The mesh employed to perform the simulations is shown in Figure 3. It has 116640 elements and 133497 nodes. In the central line, where the two plates are joined, the density of elements was increased since there is a high temperature gradient. The mesh was created as structured, this means that the discretization error induced by low quality elements is minimal.
2.3 Boundary conditions
Two boundary conditions were applied. The first consisted of convective heat transfer from the surfaces to the surrounding air, which was imported from the ANSYS library. The second was the energy input, where the parameters employed for its calculation are listed in Table 1. The chosen travel speeds of the applied energy were varied from 120 to 300 [mm/min]. All values related to arc welding energy were entered using the moving heat source extension.
3 Results and discussion
The effect of the travel speed was determined by the thermal behavior calculated from the model. The temperature values were obtained from the center point of the bottom face of the plates, since this point is on the face opposite to the one where the heat input is applied. Therefore, if the fusion point is reached there, full penetration will be guaranteed.
Figure 4 illustrates the temperature variation in the first 50 seconds for each velocity. From the different curves, it can be observed that the peak temperature decreases while the welding travel speed increases, this occurred due to the shorter time exposed to heat input. Additionally, the travel speeds equal to 135 [mm/min] and 120 [mm/min] were the only ones that exceeded the fusion point of ASTM A36 Structural
Likewise, the temperature contours were analyzed at the time when the maximum temperature value was reached. Figure 5 shows the five contours obtained for each travel speed at that point. In this case it can also be concluded that the speeds that allow complete melting through the plate were 135 [mm/min] and 120 [mm/min]. However, the speed that would be defined as optimum would be 120 [mm/min], since this has a smaller heat affected zone.
4 Conclusion
The modeling of the thermal behavior when an electric arc welding process is applied was simulated using ANSYS software. It was possible to simulate the temperature variation in the center of the bottom face of the geometry. When the travel speed was 300 [mm/min] the maximum temperature reached was 1043.3 [C] and when it was decreased to 120 [mm/min] the maximum value calculated was 1690.7 [C]. Because of this, it was conceivable to conclude that the increase in the travel speed causes a decrease in the maximum temperature. This must be considered, since in order to properly weld the two plates, the melting point must be exceeded on both the upper and lower faces.

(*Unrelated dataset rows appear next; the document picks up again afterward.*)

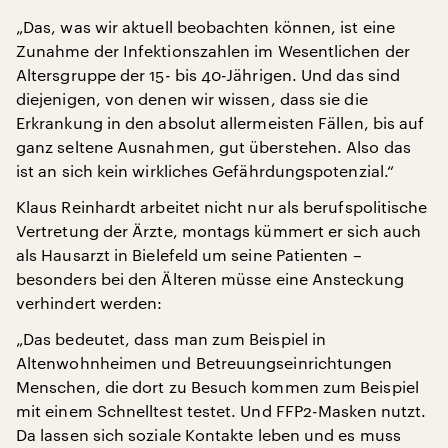
„Das, was wir aktuell beobachten können, ist eine
Zunahme der Infektionszahlen im Wesentlichen der
Altersgruppe der 15- bis 40-Jährigen. Und das sind
diejenigen, von denen wir wissen, dass sie die
Erkrankung in den absolut allermeisten Fällen, bis auf
ganz seltene Ausnahmen, gut überstehen. Also das
ist an sich kein wirkliches Gefährdungspotenzial.“
Klaus Reinhardt arbeitet nicht nur als berufspolitische
Vertretung der Ärzte, montags kümmert er sich auch
als Hausarzt in Bielefeld um seine Patienten –
besonders bei den Älteren müsse eine Ansteckung
verhindert werden:
„Das bedeutet, dass man zum Beispiel in
Altenwohnheimen und Betreuungseinrichtungen
Menschen, die dort zu Besuch kommen zum Beispiel
mit einem Schnelltest testet. Und FFP2-Masken nutzt.
Da lassen sich soziale Kontakte leben und es muss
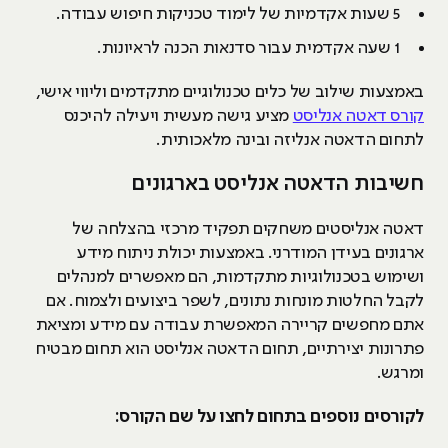
5 שעות אקדמיות של לימוד טכניקות חיפוש עבודה.
1 שעה אקדמית עבור סדנאות הכנה לראיונות.
באמצעות שילוב של כלים טכנולוגיים מתקדמים וליווי אישי,
קורס דאטה אנליסט
מציע גישה מעשית ויעילה להיכנס
לתחום הדאטה אנליזה ובינה מלאכותית.
חשיבות הדאטה אנליסט בארגונים
דאטה אנליסטים משחקים תפקיד מרכזי בהצלחה של
ארגונים בעידן המודרני. באמצעות יכולת ניתוח מידע
ושימוש בטכנולוגיות מתקדמות, הם מאפשרים למנהלים
לקבל החלטות מונחות נתונים, לשפר ביצועים ולצמוח. אם
אתם מחפשים קריירה המאפשרת עבודה עם מידע ומציאת
פתרונות יצירתיים, תחום הדאטה אנליסט הוא תחום מבטיח
ומרגש.
לקורסים נוספים בתחום לחצו על שם הקורס:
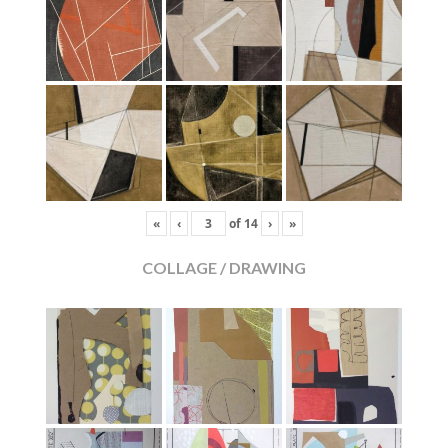
«
‹
of
14
›
»
COLLAGE / DRAWING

The temperature contours of the different velocities were compared. It could be determined that of the velocities that managed to exceed the melting point, 120 and 135 [mm/min], the one with the lowest value is the optimum. This is because continuing to increase the speed would only enlarge the heat-affected zone.
This work demonstrated the usefulness of computational methods in the study of thermal effects when welding is applied. In this case, the travel speed was evaluated, however, it is also possible to study more variables such as the geometry or the applied energy.